Essa tese, embora equivocadíssima, pode tentar se apoiar no art. 287, II, “a”, da Lei das S.A., que prevê:
prescrição de 3 anos para a ação de haver dividendos,
contados da data em que tenham sido postos à disposição do acionista.
O perigo está no seguinte:
Se o legislador vetar a alínea “c” sem substituir sua disciplina, cria-se um vácuo normativo sobre o marco de “disponibilização” dos dividendos apurados até 2025. Esse vazio pode estimular a seguinte tese fiscalista:
se a lei não estabelece mais o marco temporal (2026, 2027 e 2028),
então aplica-se o prazo societário padrão,
e, após três anos, os dividendos não exigidos ou não colocados à disposição perderiam a isenção.
Essa interpretação é juridicamente incorreta, por razões claras:
A isenção decorre da data de apuração, não da data de pagamento, conforme estabelece a alínea “a”;
O art. 287 regula prescrição civil, e não tributação;
“Disponibilização societária” não se confunde com o fato gerador do imposto de renda.

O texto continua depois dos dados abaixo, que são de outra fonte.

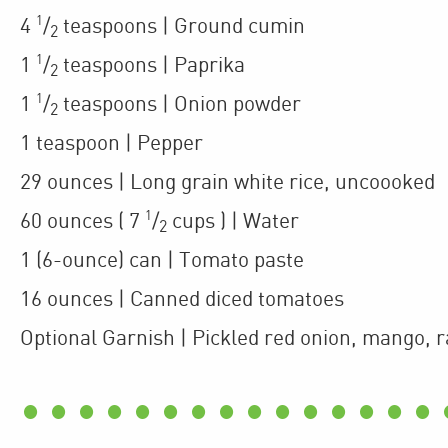
1
4
/
teaspoons
| Ground cumin
2
1
1
/
teaspoons
| Paprika
2
1
1
/
teaspoons
| Onion powder
2
1
teaspoon
| Pepper
29
ounces
| Long grain white rice
,
uncoooked
1
60
ounces
(
7
/
cups
)
| Water
2
1
(6-ounce)
can
| Tomato paste
16
ounces
| Canned diced tomatoes
Optional Garnish
| Pickled red onion, mango, r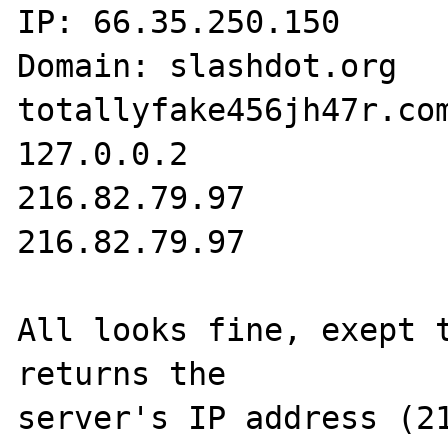
IP: 66.35.250.150 

Domain: slashdot.org 

totallyfake456jh47r.com
127.0.0.2 

216.82.79.97 

216.82.79.97 

All looks fine, exept t
returns the 

server's IP address (21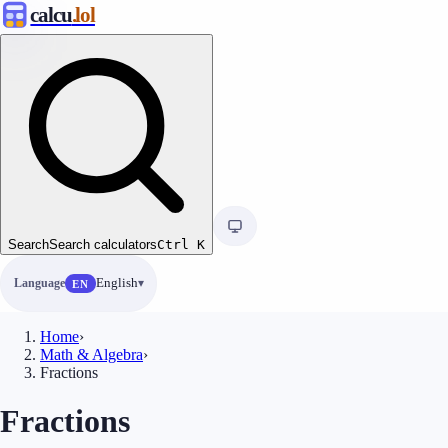
calcu
.lol
Search
Search calculators
Ctrl
K
Language
English
EN
Home
›
Math & Algebra
›
Fractions
Fractions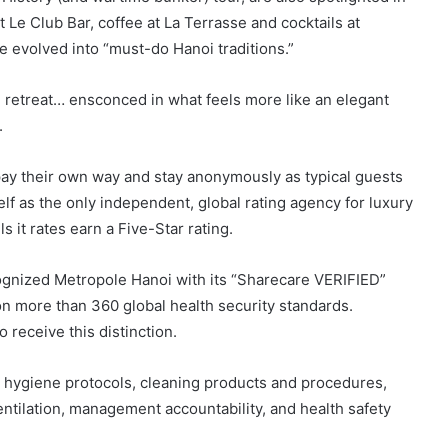
 Le Club Bar, coffee at La Terrasse and cocktails at
 evolved into “must-do Hanoi traditions.”
 retreat… ensconced in what feels more like an elegant
.
 pay their own way and stay anonymously as typical guests
self as the only independent, global rating agency for luxury
ls it rates earn a Five-Star rating.
cognized Metropole Hanoi with its “Sharecare VERIFIED”
on more than 360 global health security standards.
 receive this distinction.
hygiene protocols, cleaning products and procedures,
ntilation, management accountability, and health safety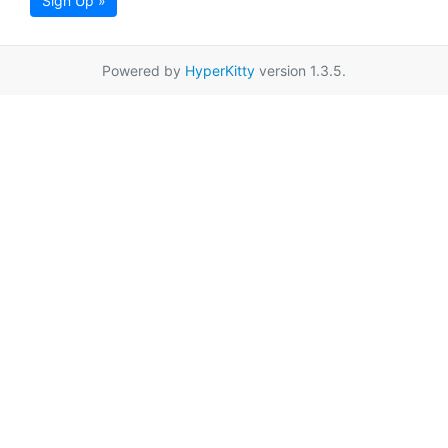
Sign Up »
Powered by
HyperKitty
version 1.3.5.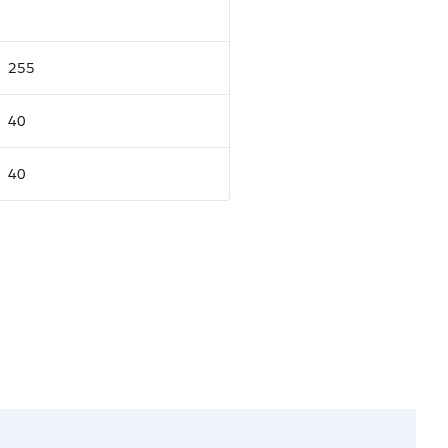
255
40
40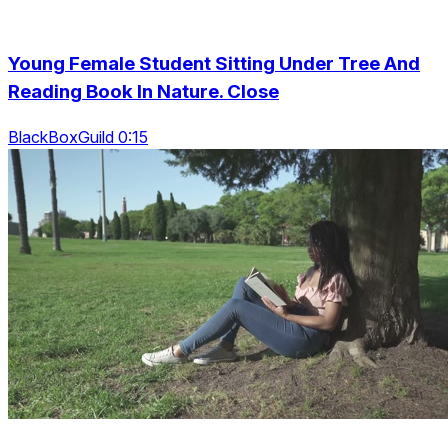
Young Female Student Sitting Under Tree And
Reading Book In Nature. Close
BlackBoxGuild 0:15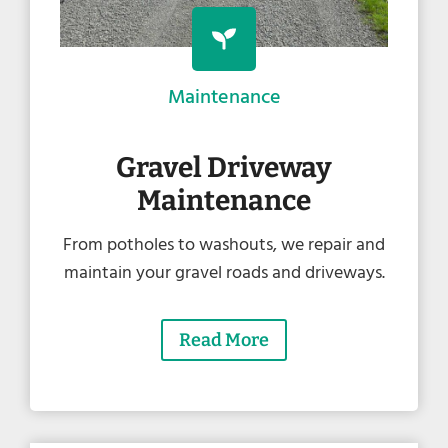
Maintenance
Gravel Driveway
Maintenance
From potholes to washouts, we repair and
maintain your gravel roads and driveways.
Read More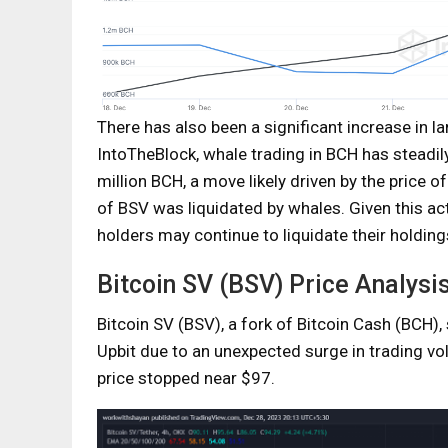
There has also been a significant increase in 
IntoTheBlock, whale trading in BCH has steadil
million BCH, a move likely driven by the price o
of BSV was liquidated by whales. Given this act
holders may continue to liquidate their holding
Bitcoin SV (BSV) Price Analysi
Bitcoin SV (BSV), a fork of Bitcoin Cash (BCH
Upbit due to an unexpected surge in trading vo
price stopped near $97.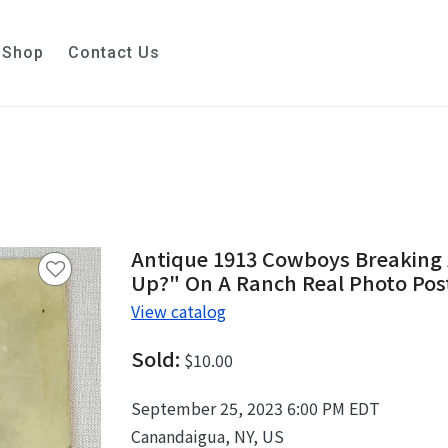
Shop
Contact Us
Antique 1913 Cowboys Breaking 
Up?" On A Ranch Real Photo Po
View catalog
Sold:
$10.00
September 25, 2023 6:00 PM EDT
Canandaigua, NY, US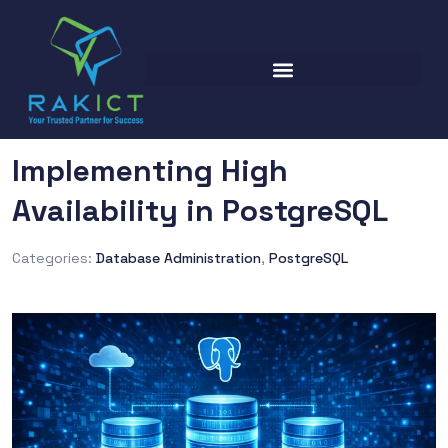
Implementing High
Availability in PostgreSQL
Categories:
Database Administration
,
PostgreSQL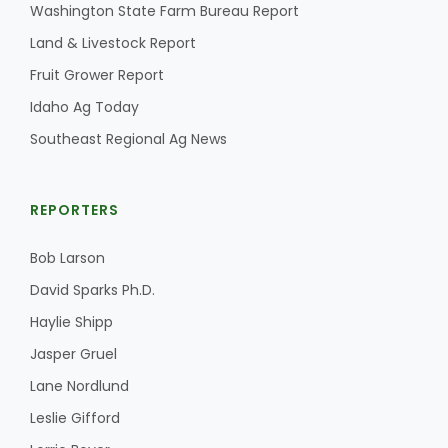
Washington State Farm Bureau Report
Land & Livestock Report
Fruit Grower Report
Idaho Ag Today
Southeast Regional Ag News
REPORTERS
Bob Larson
David Sparks Ph.D.
Haylie Shipp
Jasper Gruel
Lane Nordlund
Leslie Gifford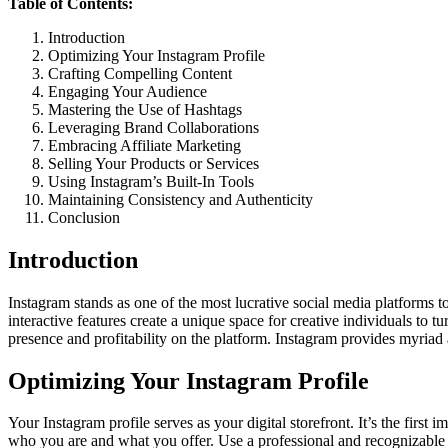
Table of Contents:
Introduction
Optimizing Your Instagram Profile
Crafting Compelling Content
Engaging Your Audience
Mastering the Use of Hashtags
Leveraging Brand Collaborations
Embracing Affiliate Marketing
Selling Your Products or Services
Using Instagram’s Built-In Tools
Maintaining Consistency and Authenticity
Conclusion
Introduction
Instagram stands as one of the most lucrative social media platforms to
interactive features create a unique space for creative individuals to 
presence and profitability on the platform. Instagram provides myriad 
Optimizing Your Instagram Profile
Your Instagram profile serves as your digital storefront. It’s the first i
who you are and what you offer. Use a professional and recognizable pro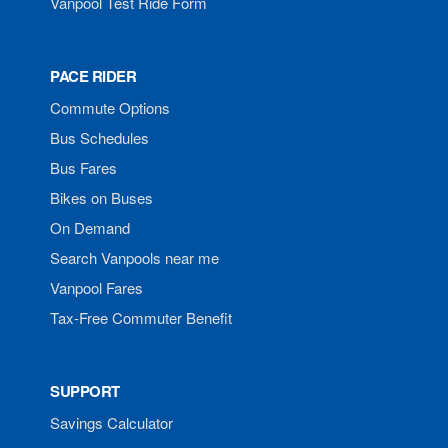
Vanpool Test Ride Form
PACE RIDER
Commute Options
Bus Schedules
Bus Fares
Bikes on Buses
On Demand
Search Vanpools near me
Vanpool Fares
Tax-Free Commuter Benefit
SUPPORT
Savings Calculator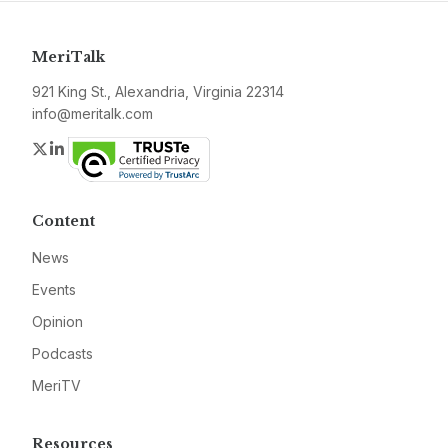
MeriTalk
921 King St., Alexandria, Virginia 22314
info@meritalk.com
Twitter
LinkedIn
Content
News
Events
Opinion
Podcasts
MeriTV
Resources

Ainda assim, o risco político-institucional é real, pois a Receita Federal historicamente:
interpreta normas de forma extensiva para ampliar a base tributária;
recorre a argumentos econômicos para sustentar teses arrecadatórias;
exerce forte influência sobre julgamentos administrativos.

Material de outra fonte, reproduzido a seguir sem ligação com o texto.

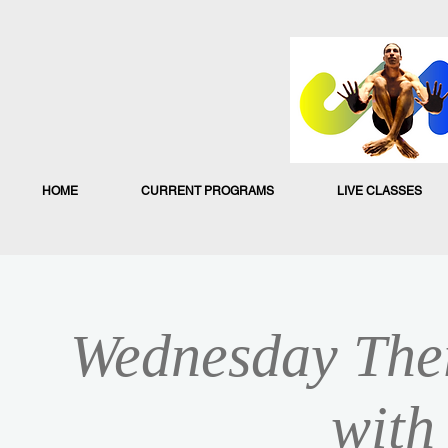
HOME
CURRENT PROGRAMS
LIVE CLASSES
Wednesday Ther
with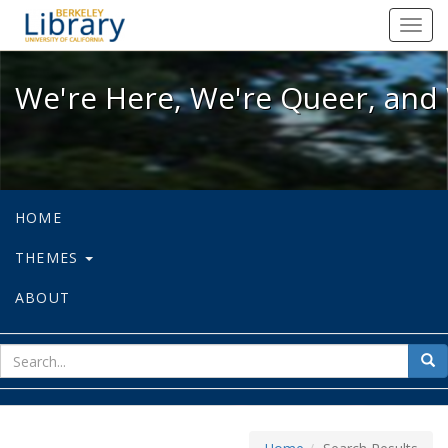
We're Here, We're Queer, and We're
Toggl
navig
We're Here, We're Queer, and 
HOME
THEMES
ABOUT
sear
Sea
for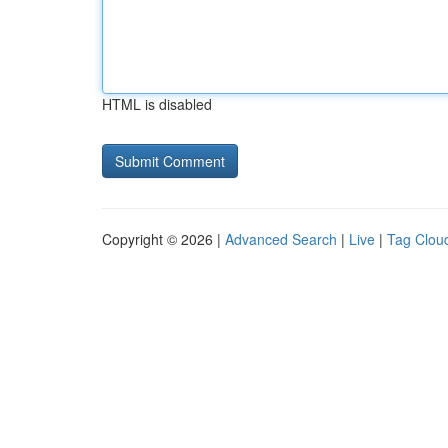
HTML is disabled
Copyright © 2026 |
Advanced Search
|
Live
|
Tag Clou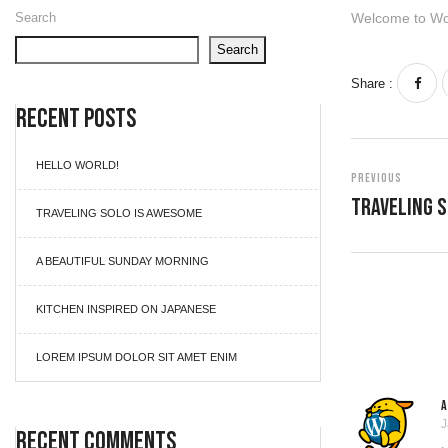
Search
Welcome to WordP
Search
Share :
Recent Posts
HELLO WORLD!
Previous
Traveling 
TRAVELING SOLO IS AWESOME
A BEAUTIFUL SUNDAY MORNING
KITCHEN INSPIRED ON JAPANESE
LOREM IPSUM DOLOR SIT AMET ENIM
J
Recent Comments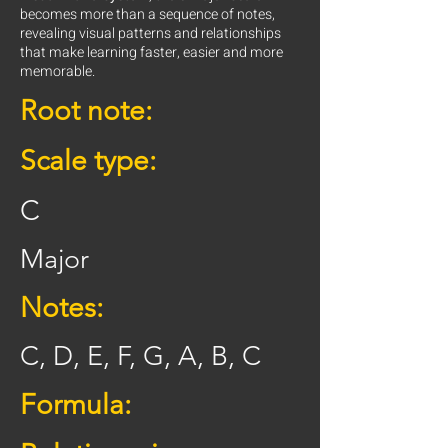
becomes more than a sequence of notes,
revealing visual patterns and relationships
that make learning faster, easier and more
memorable.
Root note:
Scale type:
C
Major
Notes:
C, D, E, F, G, A, B, C
Formula: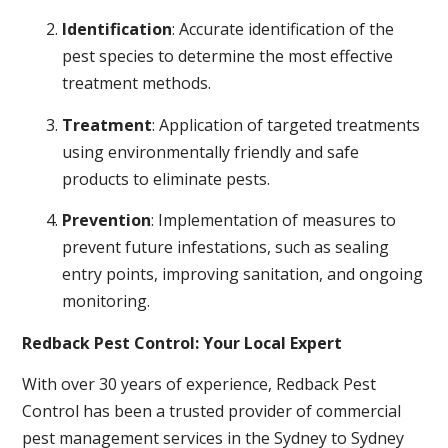
Identification
: Accurate identification of the
pest species to determine the most effective
treatment methods.
Treatment
: Application of targeted treatments
using environmentally friendly and safe
products to eliminate pests.
Prevention
: Implementation of measures to
prevent future infestations, such as sealing
entry points, improving sanitation, and ongoing
monitoring.
Redback Pest Control: Your Local Expert
With over 30 years of experience, Redback Pest
Control has been a trusted provider of commercial
pest management services in the Sydney to Sydney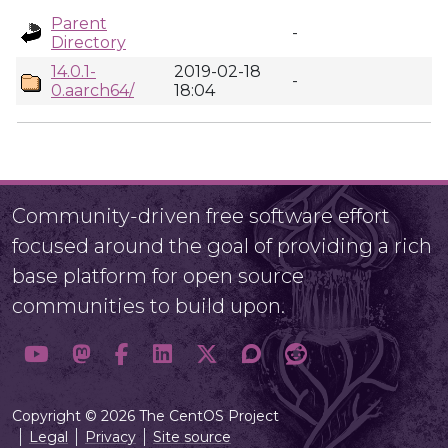
Parent
-
Directory
14.0.1-
2019-02-18
-
0.aarch64/
18:04
Community-driven free software effort
focused around the goal of providing a rich
base platform for open source
communities to build upon.
Copyright © 2026 The CentOS Project
Legal
Privacy
Site source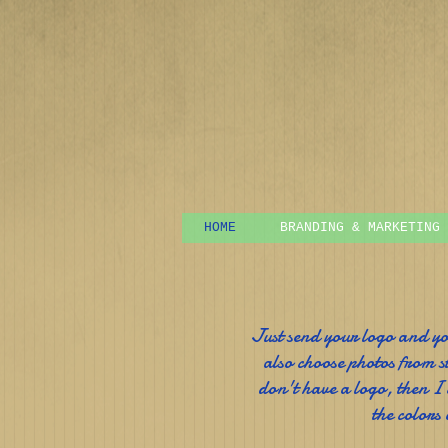
HOME
BRANDING & MARKETING
Just send your logo and y
also choose photos from s
don't have a logo, then I
the colors 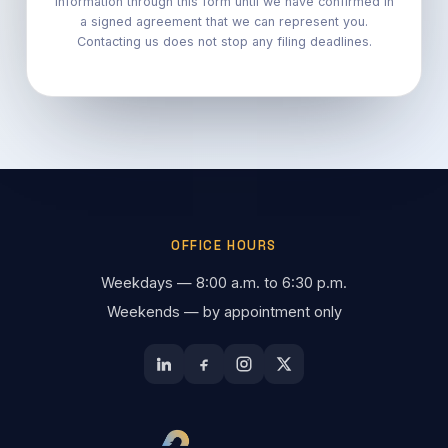
information through this form until we have confirmed in
a signed agreement that we can represent you.
Contacting us does not stop any filing deadlines.
OFFICE HOURS
Weekdays — 8:00 a.m. to 6:30 p.m.
Weekends — by appointment only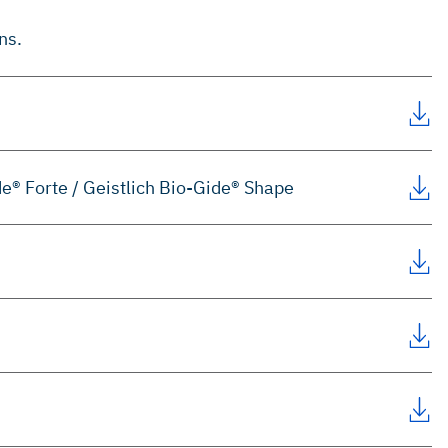
ns.
de® Forte / Geistlich Bio-Gide® Shape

Assim, um veto puro e simples pode abrir espaço para interpretações equivocadas, capazes de gerar:
milhares de litígios,
insegurança para empresas e sócios,
e um contencioso bilionário, semelhante ao observado nos debates sobre JCP e ágio.
Em síntese:
A Nota Técnica do CFC está tecnicamente correta, mas o veto deve ser calibrado à luz da segurança jurídica. A ausência de transição clara pode estimular leituras distorcidas do art. 287 e inaugurar um contencioso tão desnecessário quanto perigoso.
Conclusão
A exigência de aprovação societária até 31/12/2025 é tecnicamente inviável e deve ser revista. Entretanto, o veto isolado da alínea “c”, sem fórmula substitutiva, pode ampliar, e não reduzir a insegurança jurídica, ao abrir margem para interpretações fiscais que pretendam limitar temporalmente a isenção dos lucros acumulados com base no art. 287 da Lei das S.A.
Ao corrigir a impropriedade técnica, o legislador não pode criar um vácuo que permita à Receita Federal sustentar, ainda que erroneamente, que a isenção dos dividendos acumulados se encerra em 2025.
A solução adequada exige uma regra de transição clara, que:
preserve a isenção pela data de apuração,
evite interpretações oportunistas,
e garanta segurança jurídica aos contribuintes.